Sara Shunkwiler Named 2024 Teach Access Fellow
Congratulations to Whiting School of Engineering Instructional Designer Sara Shunkwiler, named to the 2024 cohort of Teach Access Fellows. Teach Access is a non-profit collaboration of education, industry, government, and disability advocacy organizations that address the digital accessibility and technology skills gap.
Their vision is to teach about accessibility, empowering students to design, develop, and build an inclusive future in which technology products and services originate as accessible. Over the next year, Fellows will learn how accessibility informs their personal practice, how to effectively teach others about accessibility and disability rights, and strategies for embedding lessons about accessibility and equitable access into content curriculum.

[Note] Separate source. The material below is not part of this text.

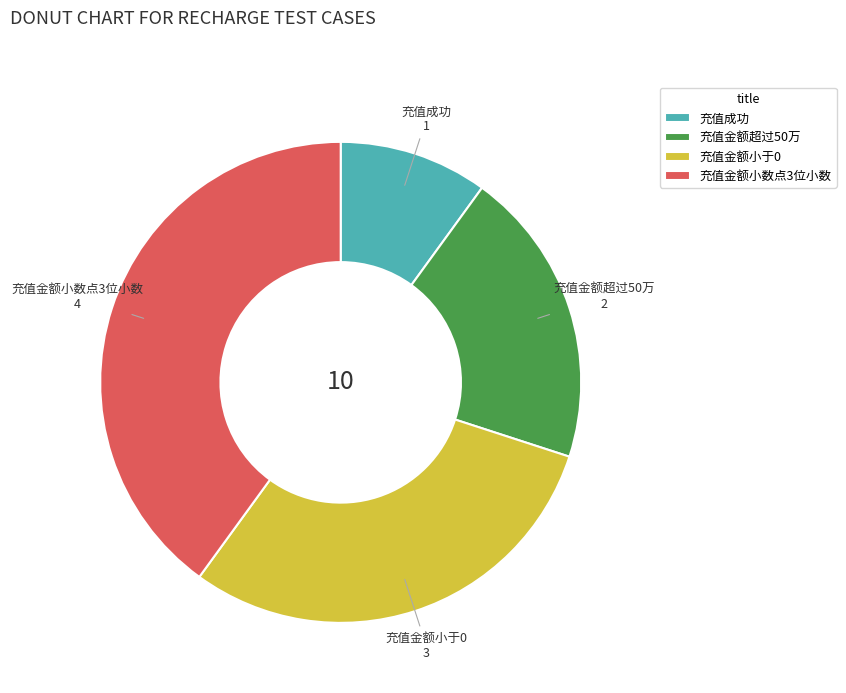

What is the largest slice in the pie chart?

充值金额小数点3位小数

For Sara Shunkwiler, also adjunct faculty teaching chemistry and physics at Hopkins School of Education, the challenges disabled STEM professionals continue to face concerning disclosure and equitable access are personal. As an engineer and long-time STEM educator with a chronic illness, she has experienced and witnessed the stigma and bias that she now speaks about internationally. Sara made the switch from engineering to education to advocate for diverse representation in STEM and was recently featured on the Society of Automotive Engineers blog. Another faculty challenged Sara to own her disability story, which she shared publicly for the first time in the Fall 2022 Faculty Forward Magazine article on the challenges of disclosure in STEM.

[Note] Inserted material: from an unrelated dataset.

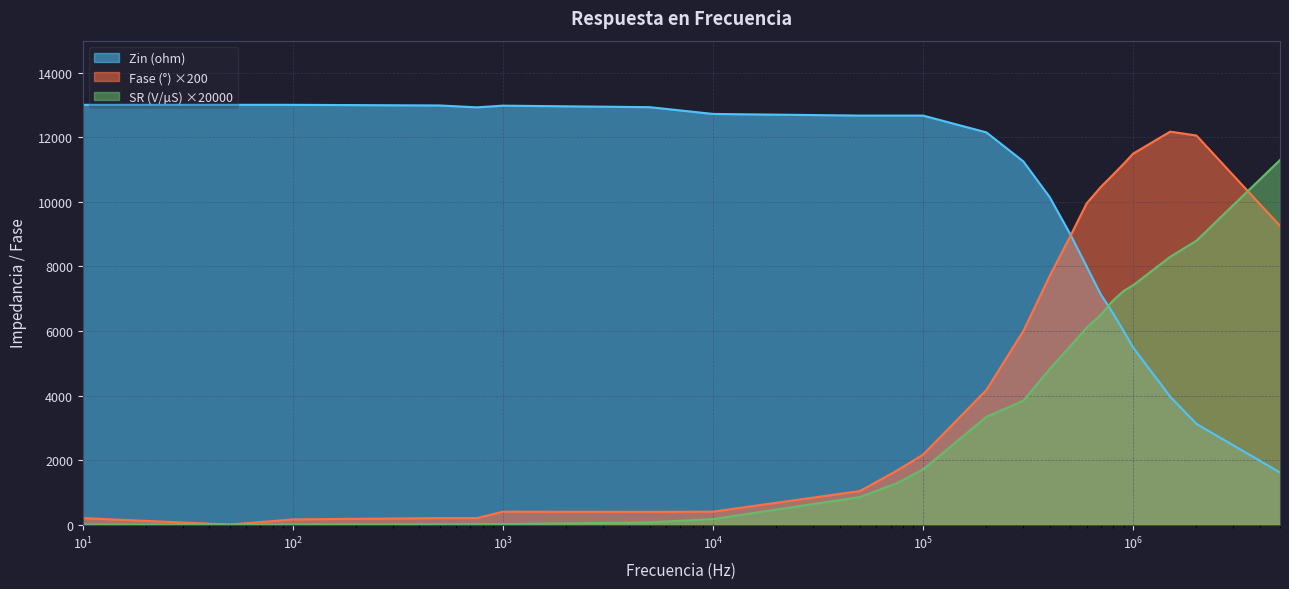

What is the difference between the maximum and minimum values?

11397.3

Over the past year, Sara and her colleagues have become frequent presenters on equitable access to STEM fields through inclusive and accessible course design and Universal Design for Learning (UDL) as a social justice tool. The CLDT team was honored with the Hopkins Diversity Leadership Council Group Award for disability advocacy, reinforcing that disability rights are human rights. The award recognizes CLDT’s ecosystem approach through education of faculty, staff and students about accessibility and was accepted by CLDT members Toni Picker, Kelly Queen, Matt Ribkoff, Mel Rizzuto, Sara Shunkwiler, Katherine Springer, and Austin Tremblay. Additionally, last year Sara was the inaugural Hopkins Yvonne M. Theodore Advocacy, Accessibility, and Inclusion Award recipient for outreach on behalf of disabled students, faculty and staff. Sara has appeared twice on This Ability Clinic YouTube channel to talk about math accessibility and will be returning with Space Systems Engineering Faculty Brian Bauer to share their evolution as disability advocates.

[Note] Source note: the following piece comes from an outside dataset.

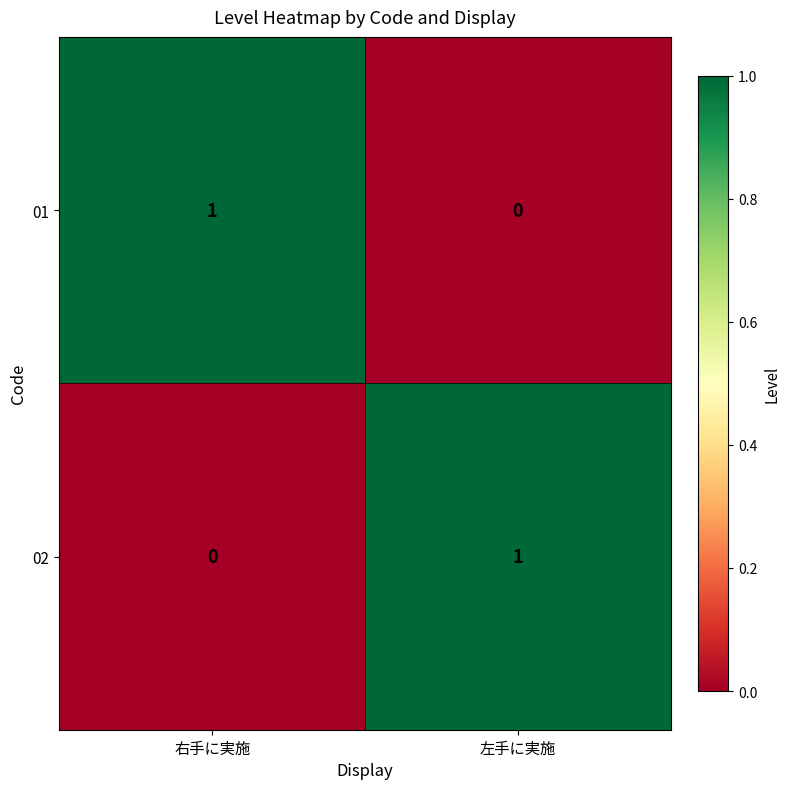

Where is 02 nearest to the value 0?

右手に実施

Despite efforts aimed at diversifying STEM fields, disability as a form of diversity often remains overlooked. Course designers and faculty play a key role in disability inclusion and STEM equity through inclusive learning environments and access to accessible and accurate course content. Sara’s goals are to raise awareness of the prevalence of disability and ableism, teach about accessibility, and empower others. You can read more about disability terminology, the challenges of disclosure, and STEM accessibility in Sara’s Faculty Forward Magazine Inclusive Teaching Series.
Sara Shunkwiler, WSE Instructional designer and educator for Hopkins School of Education was recently named a 2024 Teach Access Fellow for her extensive work and advocacy of disability and inclusion.